The earth is only the planet where higher forms of life exist. The appearance and evolution of metazoans are the most important issue of the evolution of the earth and life, but the causes are still obscure. It is considered that increase in oxygen content of atmosphere and seawater resulted in the evolution, but the evidence for correlation between the increase in the oxygen content and biological evolution is poor. This study focuses on nitrogen that is one of the most important nutrients at present. Preservation of continuous and fossiliferous strata from the Ediacaran to the Cambrian, South China is suitable for reconstruction of secular change of compositions of seawater through the time. This study presents secular change of nitrogen cycle from the Ediacaran to the Early Cambrian including shallow marine and deep-sea environments based on chemostratigraphies of organic nitrogen isotopes of shallow marine and deep-sea environments.
We obtained the nitrogen isotope ratios of organic nitrogen in black shales and carbonate rocks of drill core samples from the Shuijingtuo and Shipai Formations. The nitrogen isotope ratios gradually increase from -1 to +3 permil in Shuijingtuo Formation whereas they are fluctuated between +2 and +4 permil in Shipai Formation. In addition, the variation of the nitrogen isotope ratios is not related with difference of lithology: carbonate rocks and black shale, respectively. In addition, no correlations between the nitrogen isotope ratios and C/N ratios or total N contents are found. The results indicate that the variation in the nitrogen isotope values is not artificial due to lithological change and secondary alteration but it was caused by environmental change in the Early Cambrian. The nitrogen isotope ratios gradually increase in the black shale of the upper Shuijingtuo Formation, suggesting decrease of the nitrate content of the seawater. In other words, it shows that the nitrate-rich environment was terminated and both nitrate and phosphate started to be limited since the beginning of the Botomian, namely mid-Cambrian Series2 possibly due to increasing primary productivity. Namely, modern-style marine nutrient cycle was established in the early Cambrian. The higher primary productivity led to increase of the oxygen content of the atmosphere and ocean, promoting the Cambrian explosion.

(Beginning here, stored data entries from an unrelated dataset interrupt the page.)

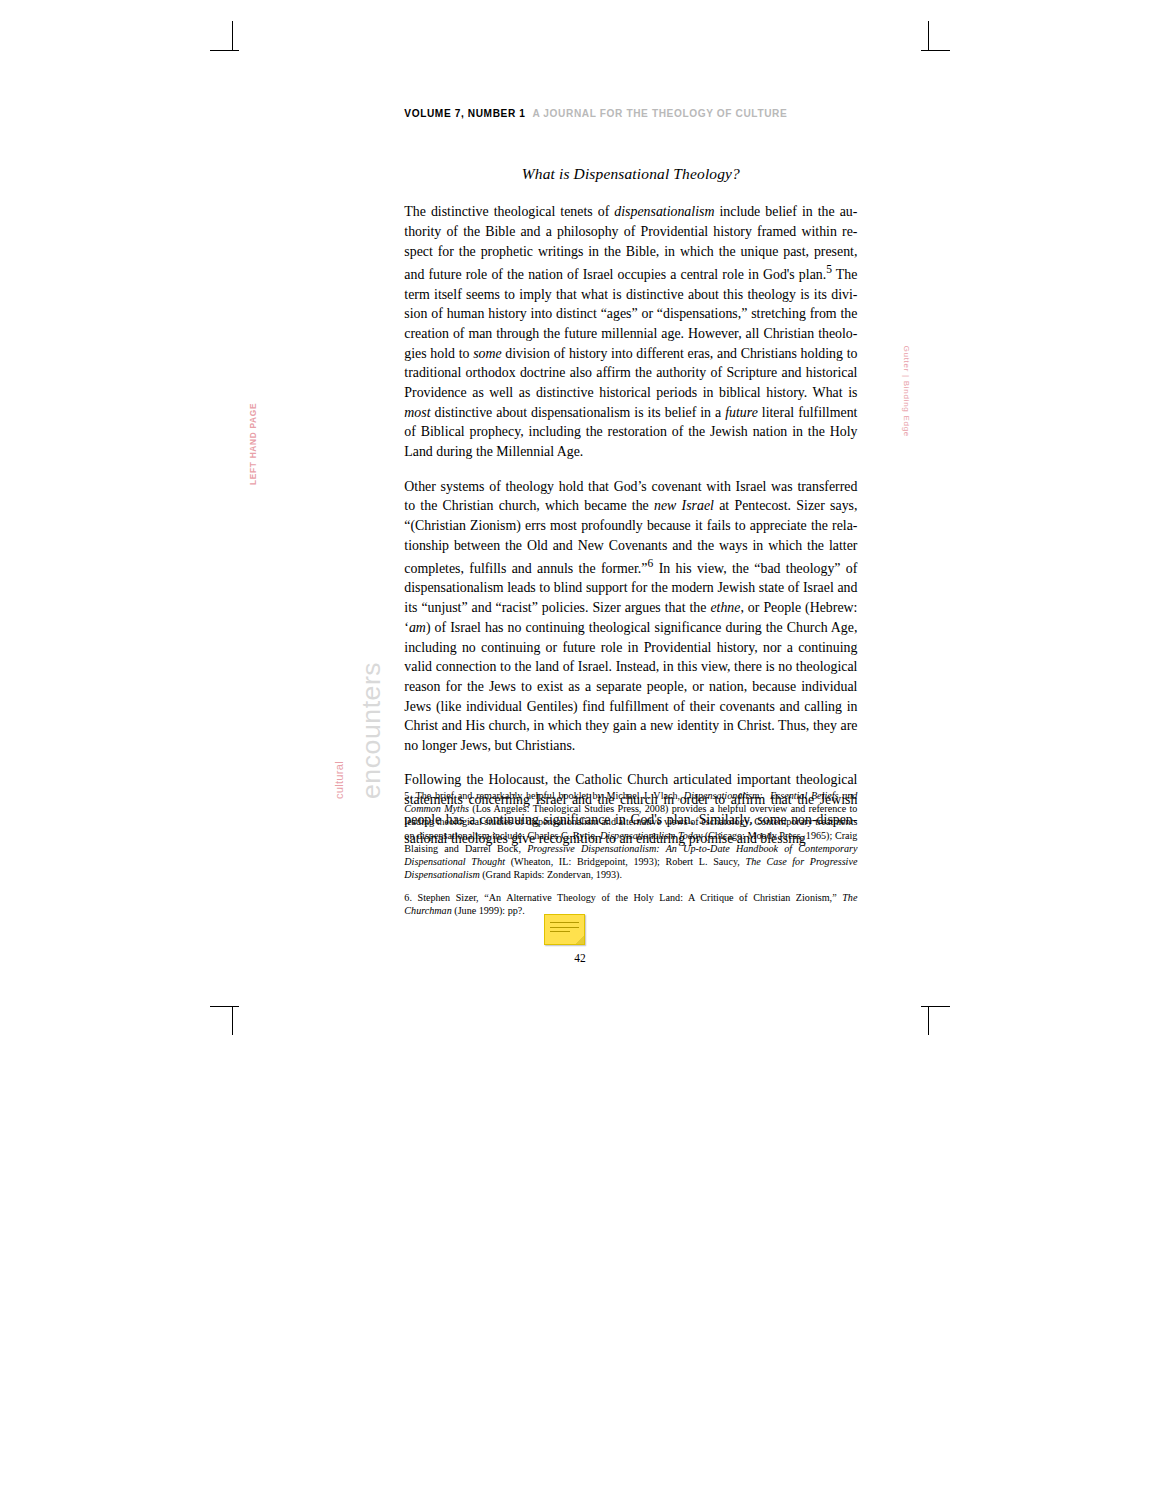LEFT HAND PAGE
Gutter | Binding Edge
VOLUME 7, NUMBER 1 A JOURNAL FOR THE THEOLOGY OF CULTURE
What is Dispensational Theology?
The distinctive theological tenets of dispensationalism include belief in the authority of the Bible and a philosophy of Providential history framed within respect for the prophetic writings in the Bible, in which the unique past, present, and future role of the nation of Israel occupies a central role in God's plan.5 The term itself seems to imply that what is distinctive about this theology is its division of human history into distinct “ages” or “dispensations,” stretching from the creation of man through the future millennial age. However, all Christian theologies hold to some division of history into different eras, and Christians holding to traditional orthodox doctrine also affirm the authority of Scripture and historical Providence as well as distinctive historical periods in biblical history. What is most distinctive about dispensationalism is its belief in a future literal fulfillment of Biblical prophecy, including the restoration of the Jewish nation in the Holy Land during the Millennial Age.
Other systems of theology hold that God’s covenant with Israel was transferred to the Christian church, which became the new Israel at Pentecost. Sizer says, “(Christian Zionism) errs most profoundly because it fails to appreciate the relationship between the Old and New Covenants and the ways in which the latter completes, fulfills and annuls the former.”6 In his view, the “bad theology” of dispensationalism leads to blind support for the modern Jewish state of Israel and its “unjust” and “racist” policies. Sizer argues that the ethne, or People (Hebrew: ‘am) of Israel has no continuing theological significance during the Church Age, including no continuing or future role in Providential history, nor a continuing valid connection to the land of Israel. Instead, in this view, there is no theological reason for the Jews to exist as a separate people, or nation, because individual Jews (like individual Gentiles) find fulfillment of their covenants and calling in Christ and His church, in which they gain a new identity in Christ. Thus, they are no longer Jews, but Christians.
Following the Holocaust, the Catholic Church articulated important theological statements concerning Israel and the church in order to affirm that the Jewish people has a continuing significance in God's plan. Similarly, some non-dispensational theologies give recognition to an enduring promise and blessing
5. The brief and remarkably helpful booklet by Michael J. Vlach, Dispensationalism: Essential Beliefs and Common Myths (Los Angeles: Theological Studies Press, 2008) provides a helpful overview and reference to leading theological studies of dispensationalism and alternative views of eschatology. Contemporary treatments on dispensationalism include: Charles C. Ryrie, Dispensationalism Today (Chicago: Moody Press, 1965); Craig Blaising and Darrel Bock, Progressive Dispensationalism: An Up-to-Date Handbook of Contemporary Dispensational Thought (Wheaton, IL: Bridgepoint, 1993); Robert L. Saucy, The Case for Progressive Dispensationalism (Grand Rapids: Zondervan, 1993).
6. Stephen Sizer, “An Alternative Theology of the Holy Land: A Critique of Christian Zionism,” The Churchman (June 1999): pp?.
encounters
cultural
42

Carbon isotope chemostratigraphy is often used for comparison among sections because of lack of key fossils in the Ediacaran. However, it is well known that carbon isotope ratios of organic carbon were decoupled with those of carbonate carbon in the Ediacaran. In addition, the inorganic carbon isotope chemostratigraphies are highly distinct between shallow marine and deep-sea environments in the Ediacaran. They make it impossible to compare shallow water environments with and deep-sea environments based on the carbon isotope chemostratigraphies. In order to establish a new tool for the comparison, we analyzed nitrogen and carbon isotope ratios of organic matter of Yuanling section, deposited in a deep-sea environment, in South China from Ediacaran to early Cambrian. The results show that the pattern of nitrogen isotope chemostratigraphy in Yuanling section is similar to that in the Three Gorges area, platform sediments, from the Ediacaran to the Early Cambrian, indicating the nitrogen isotope is useful to compare between the shallow marine and deep-sea sediments. The nitrogen isotope ratios of the deep-sea sediments in the Ediacaran are lower than those of the shallow marine sediments. The difference may be because pelagic environment was more enriched in nitrate than platform environments in photic zone.